What is required: Each record should be returned exactly as it is written.

Dataset entries Block Start

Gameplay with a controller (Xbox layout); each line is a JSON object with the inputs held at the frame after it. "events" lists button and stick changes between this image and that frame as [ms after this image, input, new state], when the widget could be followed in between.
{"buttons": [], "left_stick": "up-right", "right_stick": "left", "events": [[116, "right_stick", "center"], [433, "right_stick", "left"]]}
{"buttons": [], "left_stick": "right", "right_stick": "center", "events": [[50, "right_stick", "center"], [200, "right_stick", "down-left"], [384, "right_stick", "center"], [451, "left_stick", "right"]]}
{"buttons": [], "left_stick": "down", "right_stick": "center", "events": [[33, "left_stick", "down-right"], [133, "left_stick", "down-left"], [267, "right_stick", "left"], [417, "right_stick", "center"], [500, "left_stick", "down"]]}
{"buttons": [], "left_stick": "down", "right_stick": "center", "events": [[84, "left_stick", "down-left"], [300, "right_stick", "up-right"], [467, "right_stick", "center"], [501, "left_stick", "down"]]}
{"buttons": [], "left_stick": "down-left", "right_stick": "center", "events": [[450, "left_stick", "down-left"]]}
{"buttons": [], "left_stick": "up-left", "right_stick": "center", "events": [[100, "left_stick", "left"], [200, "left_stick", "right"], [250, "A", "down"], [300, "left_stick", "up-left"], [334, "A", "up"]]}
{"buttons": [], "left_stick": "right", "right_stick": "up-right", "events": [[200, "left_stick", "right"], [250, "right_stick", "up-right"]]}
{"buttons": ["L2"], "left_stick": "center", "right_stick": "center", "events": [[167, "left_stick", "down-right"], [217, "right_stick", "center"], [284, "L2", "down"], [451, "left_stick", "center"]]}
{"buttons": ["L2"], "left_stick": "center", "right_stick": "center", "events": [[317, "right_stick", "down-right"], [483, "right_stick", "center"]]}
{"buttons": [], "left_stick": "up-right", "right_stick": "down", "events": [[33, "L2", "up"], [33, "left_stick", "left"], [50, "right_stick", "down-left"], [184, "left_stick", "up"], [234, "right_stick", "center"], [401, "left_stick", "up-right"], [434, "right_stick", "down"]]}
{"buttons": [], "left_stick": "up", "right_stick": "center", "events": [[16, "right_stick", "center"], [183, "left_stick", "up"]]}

Dataset entries Block End

Written response:
Gameplay with a controller (Xbox layout); each line is a JSON object with the inputs held at the frame after it. "events" lists button and stick changes between this image and that frame as [ms after this image, input, new state], when the widget could be followed in between.
{"buttons": [], "left_stick": "up-right", "right_stick": "left", "events": [[116, "right_stick", "center"], [433, "right_stick", "left"]]}
{"buttons": [], "left_stick": "right", "right_stick": "center", "events": [[50, "right_stick", "center"], [200, "right_stick", "down-left"], [384, "right_stick", "center"], [451, "left_stick", "right"]]}
{"buttons": [], "left_stick": "down", "right_stick": "center", "events": [[33, "left_stick", "down-right"], [133, "left_stick", "down-left"], [267, "right_stick", "left"], [417, "right_stick", "center"], [500, "left_stick", "down"]]}
{"buttons": [], "left_stick": "down", "right_stick": "center", "events": [[84, "left_stick", "down-left"], [300, "right_stick", "up-right"], [467, "right_stick", "center"], [501, "left_stick", "down"]]}
{"buttons": [], "left_stick": "down-left", "right_stick": "center", "events": [[450, "left_stick", "down-left"]]}
{"buttons": [], "left_stick": "up-left", "right_stick": "center", "events": [[100, "left_stick", "left"], [200, "left_stick", "right"], [250, "A", "down"], [300, "left_stick", "up-left"], [334, "A", "up"]]}
{"buttons": [], "left_stick": "right", "right_stick": "up-right", "events": [[200, "left_stick", "right"], [250, "right_stick", "up-right"]]}
{"buttons": ["L2"], "left_stick": "center", "right_stick": "center", "events": [[167, "left_stick", "down-right"], [217, "right_stick", "center"], [284, "L2", "down"], [451, "left_stick", "center"]]}
{"buttons": ["L2"], "left_stick": "center", "right_stick": "center", "events": [[317, "right_stick", "down-right"], [483, "right_stick", "center"]]}
{"buttons": [], "left_stick": "up-right", "right_stick": "down", "events": [[33, "L2", "up"], [33, "left_stick", "left"], [50, "right_stick", "down-left"], [184, "left_stick", "up"], [234, "right_stick", "center"], [401, "left_stick", "up-right"], [434, "right_stick", "down"]]}
{"buttons": [], "left_stick": "up", "right_stick": "center", "events": [[16, "right_stick", "center"], [183, "left_stick", "up"]]}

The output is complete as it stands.